Stored data entries
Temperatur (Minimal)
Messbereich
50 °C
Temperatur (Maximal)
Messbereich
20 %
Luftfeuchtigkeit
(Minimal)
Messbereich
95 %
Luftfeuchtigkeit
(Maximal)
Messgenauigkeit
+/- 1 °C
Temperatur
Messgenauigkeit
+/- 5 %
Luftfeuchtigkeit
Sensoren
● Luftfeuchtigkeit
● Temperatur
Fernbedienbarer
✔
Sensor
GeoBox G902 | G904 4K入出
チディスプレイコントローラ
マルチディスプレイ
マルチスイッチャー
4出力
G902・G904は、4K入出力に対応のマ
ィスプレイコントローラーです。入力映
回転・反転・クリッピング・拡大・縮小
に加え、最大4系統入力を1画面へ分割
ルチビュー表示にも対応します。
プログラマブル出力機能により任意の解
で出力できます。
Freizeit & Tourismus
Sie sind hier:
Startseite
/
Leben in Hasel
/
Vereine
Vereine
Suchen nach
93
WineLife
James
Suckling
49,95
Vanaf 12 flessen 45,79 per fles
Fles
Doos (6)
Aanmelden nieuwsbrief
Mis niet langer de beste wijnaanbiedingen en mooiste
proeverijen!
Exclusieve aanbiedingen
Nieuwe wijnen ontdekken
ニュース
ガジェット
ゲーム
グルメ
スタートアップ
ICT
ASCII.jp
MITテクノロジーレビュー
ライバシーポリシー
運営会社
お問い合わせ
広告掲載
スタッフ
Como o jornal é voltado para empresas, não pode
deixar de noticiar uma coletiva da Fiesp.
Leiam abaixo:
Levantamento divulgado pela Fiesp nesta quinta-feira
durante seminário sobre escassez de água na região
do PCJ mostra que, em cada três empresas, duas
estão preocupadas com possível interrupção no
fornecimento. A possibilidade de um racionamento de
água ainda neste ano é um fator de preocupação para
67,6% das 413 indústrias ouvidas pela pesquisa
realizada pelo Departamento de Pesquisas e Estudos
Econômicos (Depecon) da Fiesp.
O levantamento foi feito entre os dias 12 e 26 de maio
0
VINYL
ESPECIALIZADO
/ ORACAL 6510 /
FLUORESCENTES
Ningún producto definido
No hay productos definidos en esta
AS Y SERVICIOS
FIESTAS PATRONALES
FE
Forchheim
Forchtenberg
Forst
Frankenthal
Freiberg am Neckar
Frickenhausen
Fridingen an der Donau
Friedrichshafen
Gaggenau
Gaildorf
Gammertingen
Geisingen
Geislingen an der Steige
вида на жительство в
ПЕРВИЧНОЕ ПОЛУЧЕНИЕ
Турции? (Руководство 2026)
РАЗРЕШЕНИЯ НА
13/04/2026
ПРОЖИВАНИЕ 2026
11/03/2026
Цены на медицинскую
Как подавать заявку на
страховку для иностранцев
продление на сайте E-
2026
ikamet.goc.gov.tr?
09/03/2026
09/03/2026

## TASK REQUIREMENTS
Write out every entry above, word for word.

## SOLUTION TO THE PROBLEM
Temperatur (Minimal)
Messbereich
50 °C
Temperatur (Maximal)
Messbereich
20 %
Luftfeuchtigkeit
(Minimal)
Messbereich
95 %
Luftfeuchtigkeit
(Maximal)
Messgenauigkeit
+/- 1 °C
Temperatur
Messgenauigkeit
+/- 5 %
Luftfeuchtigkeit
Sensoren
● Luftfeuchtigkeit
● Temperatur
Fernbedienbarer
✔
Sensor
GeoBox G902 | G904 4K入出
チディスプレイコントローラ
マルチディスプレイ
マルチスイッチャー
4出力
G902・G904は、4K入出力に対応のマ
ィスプレイコントローラーです。入力映
回転・反転・クリッピング・拡大・縮小
に加え、最大4系統入力を1画面へ分割
ルチビュー表示にも対応します。
プログラマブル出力機能により任意の解
で出力できます。
Freizeit & Tourismus
Sie sind hier:
Startseite
/
Leben in Hasel
/
Vereine
Vereine
Suchen nach
93
WineLife
James
Suckling
49,95
Vanaf 12 flessen 45,79 per fles
Fles
Doos (6)
Aanmelden nieuwsbrief
Mis niet langer de beste wijnaanbiedingen en mooiste
proeverijen!
Exclusieve aanbiedingen
Nieuwe wijnen ontdekken
ニュース
ガジェット
ゲーム
グルメ
スタートアップ
ICT
ASCII.jp
MITテクノロジーレビュー
ライバシーポリシー
運営会社
お問い合わせ
広告掲載
スタッフ
Como o jornal é voltado para empresas, não pode
deixar de noticiar uma coletiva da Fiesp.
Leiam abaixo:
Levantamento divulgado pela Fiesp nesta quinta-feira
durante seminário sobre escassez de água na região
do PCJ mostra que, em cada três empresas, duas
estão preocupadas com possível interrupção no
fornecimento. A possibilidade de um racionamento de
água ainda neste ano é um fator de preocupação para
67,6% das 413 indústrias ouvidas pela pesquisa
realizada pelo Departamento de Pesquisas e Estudos
Econômicos (Depecon) da Fiesp.
O levantamento foi feito entre os dias 12 e 26 de maio
0
VINYL
ESPECIALIZADO
/ ORACAL 6510 /
FLUORESCENTES
Ningún producto definido
No hay productos definidos en esta
AS Y SERVICIOS
FIESTAS PATRONALES
FE
Forchheim
Forchtenberg
Forst
Frankenthal
Freiberg am Neckar
Frickenhausen
Fridingen an der Donau
Friedrichshafen
Gaggenau
Gaildorf
Gammertingen
Geisingen
Geislingen an der Steige
вида на жительство в
ПЕРВИЧНОЕ ПОЛУЧЕНИЕ
Турции? (Руководство 2026)
РАЗРЕШЕНИЯ НА
13/04/2026
ПРОЖИВАНИЕ 2026
11/03/2026
Цены на медицинскую
Как подавать заявку на
страховку для иностранцев
продление на сайте E-
2026
ikamet.goc.gov.tr?
09/03/2026
09/03/2026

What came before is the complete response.